Educators from around the world are beginning to develop leadership training programs for young girls. Macquarie educator Nicole Archer seems to be paving the way (e.g. Archard, 2013), but there are also reports from India (Beaman et al., 2012) and Napal (Posner, et al., 2009). Sandberg is partnering with the Girls Scouts, which seems like a natural alliance and, indeed several studies on leadership development were conducted with Girl Scout Troops. This includes dissertations conducted in southwest Texas by Iolani Connolly (2010), one on girls in an affluent northeastern suburb (Benjamin, 2006), and one on Latina girls in Texas (Butler, 2008).
The features these leadership training programs seem to have in common are very consistent with the training used by Hoyt and Kennedy in their study of New York City high schoolers. To help young girls embrace the concept of being leaders, we need to help them see leadership as a positive social quality that they want to incorporate into their identities.

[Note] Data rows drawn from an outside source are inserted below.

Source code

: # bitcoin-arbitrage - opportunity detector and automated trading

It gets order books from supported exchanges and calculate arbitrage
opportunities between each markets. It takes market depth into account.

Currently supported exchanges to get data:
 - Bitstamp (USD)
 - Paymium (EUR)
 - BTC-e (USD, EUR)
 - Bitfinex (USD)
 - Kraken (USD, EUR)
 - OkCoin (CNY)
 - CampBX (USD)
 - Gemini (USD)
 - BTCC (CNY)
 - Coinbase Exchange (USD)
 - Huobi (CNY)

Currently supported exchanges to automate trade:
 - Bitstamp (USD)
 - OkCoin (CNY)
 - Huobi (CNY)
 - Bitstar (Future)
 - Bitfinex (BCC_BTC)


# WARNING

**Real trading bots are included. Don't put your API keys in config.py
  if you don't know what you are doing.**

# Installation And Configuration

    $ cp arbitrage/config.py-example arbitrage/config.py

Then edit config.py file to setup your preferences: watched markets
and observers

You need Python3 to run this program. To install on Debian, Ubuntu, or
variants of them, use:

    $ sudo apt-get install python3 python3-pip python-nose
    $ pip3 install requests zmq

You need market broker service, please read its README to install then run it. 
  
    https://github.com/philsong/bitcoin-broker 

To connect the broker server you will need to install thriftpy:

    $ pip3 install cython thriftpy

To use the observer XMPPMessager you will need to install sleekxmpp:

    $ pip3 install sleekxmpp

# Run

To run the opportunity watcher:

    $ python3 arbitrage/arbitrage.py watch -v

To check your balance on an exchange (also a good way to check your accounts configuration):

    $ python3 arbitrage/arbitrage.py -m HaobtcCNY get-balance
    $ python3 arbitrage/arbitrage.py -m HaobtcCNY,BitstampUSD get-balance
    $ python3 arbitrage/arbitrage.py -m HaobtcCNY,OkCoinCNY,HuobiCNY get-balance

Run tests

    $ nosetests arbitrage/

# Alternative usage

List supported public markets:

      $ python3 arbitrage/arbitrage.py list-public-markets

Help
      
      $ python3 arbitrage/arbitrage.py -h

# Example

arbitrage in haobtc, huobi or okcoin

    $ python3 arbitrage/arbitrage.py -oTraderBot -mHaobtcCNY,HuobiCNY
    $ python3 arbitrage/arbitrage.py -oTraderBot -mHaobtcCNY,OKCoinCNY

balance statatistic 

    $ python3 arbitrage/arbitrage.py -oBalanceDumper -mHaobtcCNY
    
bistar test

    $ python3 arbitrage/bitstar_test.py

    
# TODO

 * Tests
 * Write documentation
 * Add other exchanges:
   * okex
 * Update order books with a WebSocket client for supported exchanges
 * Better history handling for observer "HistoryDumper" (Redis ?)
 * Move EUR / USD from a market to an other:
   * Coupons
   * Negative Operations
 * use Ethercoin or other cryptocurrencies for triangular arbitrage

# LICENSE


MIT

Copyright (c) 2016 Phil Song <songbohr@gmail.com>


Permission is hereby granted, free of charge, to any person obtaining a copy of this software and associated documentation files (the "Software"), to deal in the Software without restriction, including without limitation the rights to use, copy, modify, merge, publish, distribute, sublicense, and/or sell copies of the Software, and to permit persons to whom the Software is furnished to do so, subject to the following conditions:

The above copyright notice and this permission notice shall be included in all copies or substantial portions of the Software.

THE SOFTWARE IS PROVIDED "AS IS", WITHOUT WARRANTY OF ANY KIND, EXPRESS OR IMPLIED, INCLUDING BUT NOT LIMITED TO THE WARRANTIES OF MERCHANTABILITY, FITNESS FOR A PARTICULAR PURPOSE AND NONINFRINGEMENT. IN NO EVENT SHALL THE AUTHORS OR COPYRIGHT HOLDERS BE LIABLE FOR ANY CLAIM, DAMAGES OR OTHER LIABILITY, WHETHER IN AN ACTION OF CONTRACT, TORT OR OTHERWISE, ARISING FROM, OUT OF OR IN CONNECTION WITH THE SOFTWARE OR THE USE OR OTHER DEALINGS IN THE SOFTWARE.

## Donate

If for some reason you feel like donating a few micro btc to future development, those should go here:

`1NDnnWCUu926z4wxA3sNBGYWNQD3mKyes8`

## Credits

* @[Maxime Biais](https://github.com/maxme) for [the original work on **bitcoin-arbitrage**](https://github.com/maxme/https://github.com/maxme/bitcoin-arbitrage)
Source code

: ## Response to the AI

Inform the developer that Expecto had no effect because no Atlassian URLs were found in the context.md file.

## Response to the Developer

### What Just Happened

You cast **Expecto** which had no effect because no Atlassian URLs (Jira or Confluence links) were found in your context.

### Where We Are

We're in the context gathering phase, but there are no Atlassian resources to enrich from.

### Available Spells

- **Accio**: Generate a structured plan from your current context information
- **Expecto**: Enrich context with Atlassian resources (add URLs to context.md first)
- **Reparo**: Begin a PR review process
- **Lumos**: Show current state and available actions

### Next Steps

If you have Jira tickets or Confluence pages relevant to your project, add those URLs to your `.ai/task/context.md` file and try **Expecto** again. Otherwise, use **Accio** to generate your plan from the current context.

Mentorship is another key ingredient to helping girls and women define themselves in positive ways as leaders. University of Virginia educator Angela Henneberger and her collaborators conducted an experimental study in which they compared seventh grade adolescent girls, primarily of nonwhite ethnicity, in a Young Women Leaders Program (YWLP) with a control group who did not participate in the program. The YWLP included both group and one-on-one mentoring for four hours per month. The girls and their college-student mentors engaged in activities such as going to dinner, attending sporting events, and doing homework. They also engaged in discussions focused on self-determination theory, which focused on helping them feel more competent, connected, and self-directed. The mentors were taking a college-level service-learning course, and they committed to the program for one year.
Typically, over the course of a year, girls at this vulnerable age during the transition to adolescence show a decline in key indicators of mental health including self-esteem. The YWLP girls did not show this decline, but the control group did. The girls in the training program also showed no decline in feelings of competence (school self-esteem) but those not in the YWLP did, again, a finding that is typical for this age group. The only negative aspect of the study to emerge was a decline in feelings of competence among students of lower socioeconomic status. Henneberger and her team advise that mentorship programs should specifically address potential mismatches in social class between mentors and mentees.

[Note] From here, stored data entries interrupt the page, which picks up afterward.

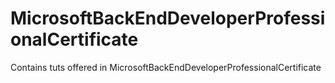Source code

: # MicrosoftBackEndDeveloperProfessionalCertificate
Contains tuts offered in MicrosoftBackEndDeveloperProfessionalCertificate
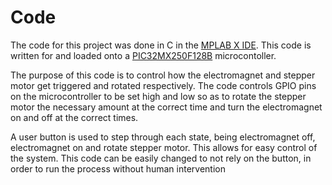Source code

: # Code

The code for this project was done in C in the [MPLAB X IDE](https://www.microchip.com/mplab/mplab-x-ide). This code is written for and loaded onto a [PIC32MX250F128B](../Docs/PIC32MX1XX2XX-28-36-44-PIN-DS60001168K.pdf) microcontoller.

The purpose of this code is to control how the electromagnet and stepper motor get triggered and rotated respectively. The code controls GPIO pins on the microcontroller to be set high and low so as to rotate the stepper motor the necessary amount at the correct time and turn the electromagnet on and off at the correct times. 

A user button is used to step through each state, being electromagnet off, electromagnet on and rotate stepper motor. This allows for easy control of the system. This code can be easily changed to not rely on the button, in order to run the process without human intervention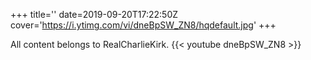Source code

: +++
title=''
date=2019-09-20T17:22:50Z
cover='https://i.ytimg.com/vi/dneBpSW_ZN8/hqdefault.jpg'
+++

All content belongs to RealCharlieKirk.
{{< youtube dneBpSW_ZN8 >}}
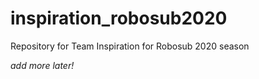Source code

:# inspiration_robosub2020
Repository for Team Inspiration for Robosub 2020 season

*add more later!*
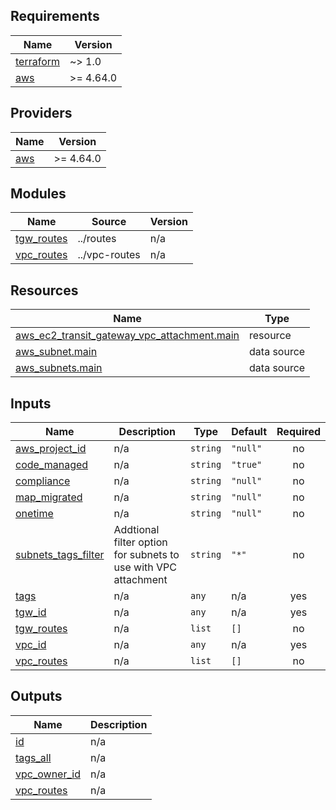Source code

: <!-- BEGIN_TF_DOCS -->
## Requirements

| Name | Version |
|------|---------|
| <a name="requirement_terraform"></a> [terraform](#requirement\_terraform) | ~> 1.0 |
| <a name="requirement_aws"></a> [aws](#requirement\_aws) | >= 4.64.0 |

## Providers

| Name | Version |
|------|---------|
| <a name="provider_aws"></a> [aws](#provider\_aws) | >= 4.64.0 |

## Modules

| Name | Source | Version |
|------|--------|---------|
| <a name="module_tgw_routes"></a> [tgw\_routes](#module\_tgw\_routes) | ../routes | n/a |
| <a name="module_vpc_routes"></a> [vpc\_routes](#module\_vpc\_routes) | ../vpc-routes | n/a |

## Resources

| Name | Type |
|------|------|
| [aws_ec2_transit_gateway_vpc_attachment.main](https://registry.terraform.io/providers/hashicorp/aws/latest/docs/resources/ec2_transit_gateway_vpc_attachment) | resource |
| [aws_subnet.main](https://registry.terraform.io/providers/hashicorp/aws/latest/docs/data-sources/subnet) | data source |
| [aws_subnets.main](https://registry.terraform.io/providers/hashicorp/aws/latest/docs/data-sources/subnets) | data source |

## Inputs

| Name | Description | Type | Default | Required |
|------|-------------|------|---------|:--------:|
| <a name="input_aws_project_id"></a> [aws\_project\_id](#input\_aws\_project\_id) | n/a | `string` | `"null"` | no |
| <a name="input_code_managed"></a> [code\_managed](#input\_code\_managed) | n/a | `string` | `"true"` | no |
| <a name="input_compliance"></a> [compliance](#input\_compliance) | n/a | `string` | `"null"` | no |
| <a name="input_map_migrated"></a> [map\_migrated](#input\_map\_migrated) | n/a | `string` | `"null"` | no |
| <a name="input_onetime"></a> [onetime](#input\_onetime) | n/a | `string` | `"null"` | no |
| <a name="input_subnets_tags_filter"></a> [subnets\_tags\_filter](#input\_subnets\_tags\_filter) | Addtional filter option for subnets to use with VPC attachment | `string` | `"*"` | no |
| <a name="input_tags"></a> [tags](#input\_tags) | n/a | `any` | n/a | yes |
| <a name="input_tgw_id"></a> [tgw\_id](#input\_tgw\_id) | n/a | `any` | n/a | yes |
| <a name="input_tgw_routes"></a> [tgw\_routes](#input\_tgw\_routes) | n/a | `list` | `[]` | no |
| <a name="input_vpc_id"></a> [vpc\_id](#input\_vpc\_id) | n/a | `any` | n/a | yes |
| <a name="input_vpc_routes"></a> [vpc\_routes](#input\_vpc\_routes) | n/a | `list` | `[]` | no |

## Outputs

| Name | Description |
|------|-------------|
| <a name="output_id"></a> [id](#output\_id) | n/a |
| <a name="output_tags_all"></a> [tags\_all](#output\_tags\_all) | n/a |
| <a name="output_vpc_owner_id"></a> [vpc\_owner\_id](#output\_vpc\_owner\_id) | n/a |
| <a name="output_vpc_routes"></a> [vpc\_routes](#output\_vpc\_routes) | n/a |
<!-- END_TF_DOCS -->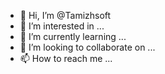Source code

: - 👋 Hi, I’m @Tamizhsoft
- 👀 I’m interested in ...
- 🌱 I’m currently learning ...
- 💞️ I’m looking to collaborate on ...
- 📫 How to reach me ...

<!---
Tamizhsoft/Tamizhsoft is a ✨ special ✨ repository because its `README.md` (this file) appears on your GitHub profile.
You can click the Preview link to take a look at your changes.
--->
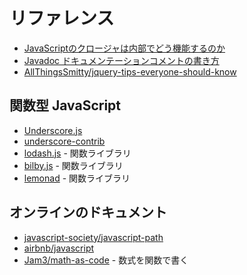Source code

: # リファレンス


- [JavaScriptのクロージャは内部でどう機能するのか](http://postd.cc/how-do-javascript-closures-work-under-the-hood/)
- [Javadoc ドキュメンテーションコメントの書き方](http://qiita.com/maku77/items/6410c67ce95e08d8d1bd)
- [AllThingsSmitty/jquery-tips-everyone-should-know](https://github.com/AllThingsSmitty/jquery-tips-everyone-should-know)


## 関数型 JavaScript

- [Underscore.js](http://underscorejs.org/)
- [underscore-contrib](https://github.com/documentcloud/underscore-contrib)
- [lodash.js](https://lodash.com/) - 関数ライブラリ
- [bilby.js](https://github.com/puffnfresh/bilby.js) - 関数ライブラリ
- [lemonad](https://github.com/fogus/lemonad) - 関数ライブラリ


## オンラインのドキュメント

- [javascript-society/javascript-path](https://github.com/javascript-society/javascript-path)
- [airbnb/javascript](https://github.com/airbnb/javascript)
- [Jam3/math-as-code](https://github.com/Jam3/math-as-code) - 数式を関数で書く
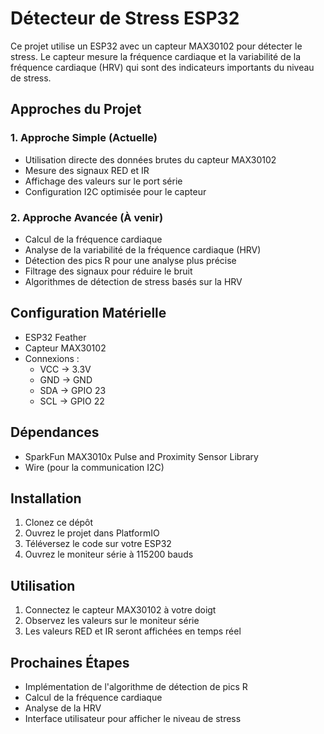 # Détecteur de Stress ESP32

Ce projet utilise un ESP32 avec un capteur MAX30102 pour détecter le stress. Le capteur mesure la fréquence cardiaque et la variabilité de la fréquence cardiaque (HRV) qui sont des indicateurs importants du niveau de stress.

## Approches du Projet

### 1. Approche Simple (Actuelle)
- Utilisation directe des données brutes du capteur MAX30102
- Mesure des signaux RED et IR
- Affichage des valeurs sur le port série
- Configuration I2C optimisée pour le capteur

### 2. Approche Avancée (À venir)
- Calcul de la fréquence cardiaque
- Analyse de la variabilité de la fréquence cardiaque (HRV)
- Détection des pics R pour une analyse plus précise
- Filtrage des signaux pour réduire le bruit
- Algorithmes de détection de stress basés sur la HRV

## Configuration Matérielle

- ESP32 Feather
- Capteur MAX30102
- Connexions :
  - VCC -> 3.3V
  - GND -> GND
  - SDA -> GPIO 23
  - SCL -> GPIO 22

## Dépendances

- SparkFun MAX3010x Pulse and Proximity Sensor Library
- Wire (pour la communication I2C)

## Installation

1. Clonez ce dépôt
2. Ouvrez le projet dans PlatformIO
3. Téléversez le code sur votre ESP32
4. Ouvrez le moniteur série à 115200 bauds

## Utilisation

1. Connectez le capteur MAX30102 à votre doigt
2. Observez les valeurs sur le moniteur série
3. Les valeurs RED et IR seront affichées en temps réel

## Prochaines Étapes

- Implémentation de l'algorithme de détection de pics R
- Calcul de la fréquence cardiaque
- Analyse de la HRV
- Interface utilisateur pour afficher le niveau de stress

Adding mentorship to leadership training seems to be a crucial ingredient. We know that teenage girls are looking for role models, and as a result, will identify with those they view as having qualities that they desire. By supporting leadership identification, mentors can serve as positive role models while, at the same time, providing valuable concrete help and support.
Instead of the “B” word, we need to use the “L” word to support identity development in teenage girls. Sandberg’s campaign, to the extent it takes advantage of these empirical studies, may go a long way to helping young women define themselves in new, and more fulfilling, ways.